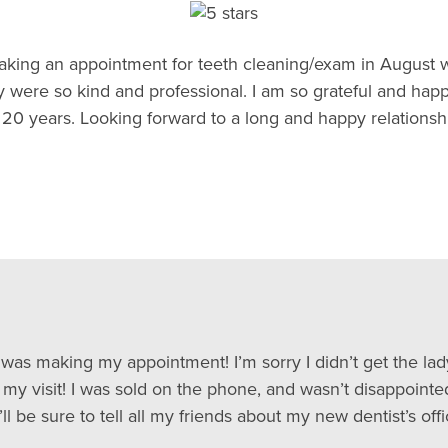
y making an appointment for teeth cleaning/exam in August 
were so kind and professional. I am so grateful and happy
20 years. Looking forward to a long and happy relationshi
 I was making my appointment! I’m sorry I didn’t get the la
t my visit! I was sold on the phone, and wasn’t disappointe
ll be sure to tell all my friends about my new dentist’s offi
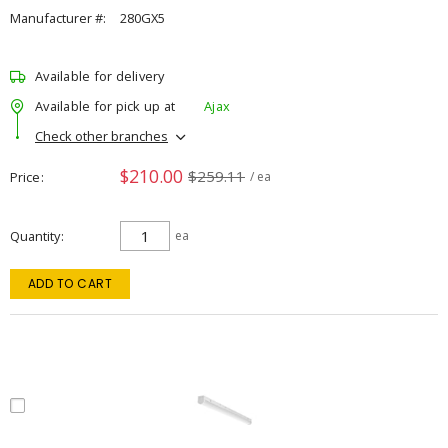
Manufacturer #:
280GX5
Available for delivery
Available for pick up at
Ajax
Check other branches
$210.00
$259.11
Price
/ ea
Quantity
ea
ADD TO CART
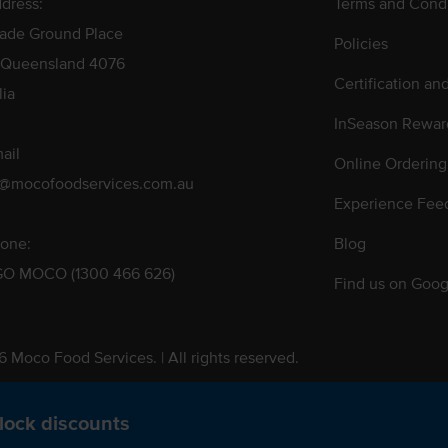
dress:
Terms and Condi
rade Ground Place
Policies
 Queensland 4076
Certification an
lia
InSeason Rewar
ail
Online Ordering
s@mocofoodservices.com.au
Experience Fee
one:
Blog
GO MOCO (1300 466 626)
Find us on Goog
 Moco Food Services. | All rights reserved.
 Pty. Ltd. T/A Moco Food Services. ABN: 48 010 621 851
lock discounts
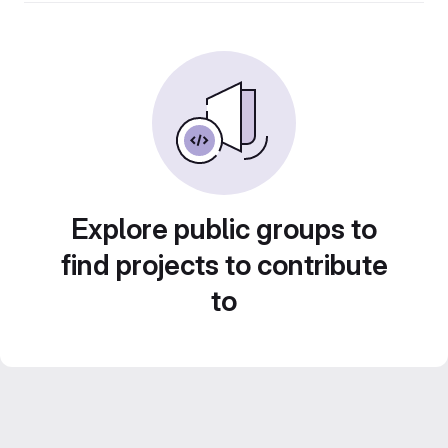
Explore public groups to
find projects to contribute
to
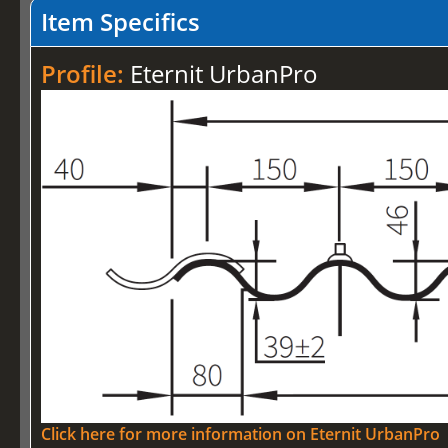
Item Specifics
Profile:
Eternit UrbanPro
Click here for more information on Eternit UrbanPro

------------------------

Exercise:
How many lines of the items above contain the word "happy"? Give only the number.

Exercise solution:
2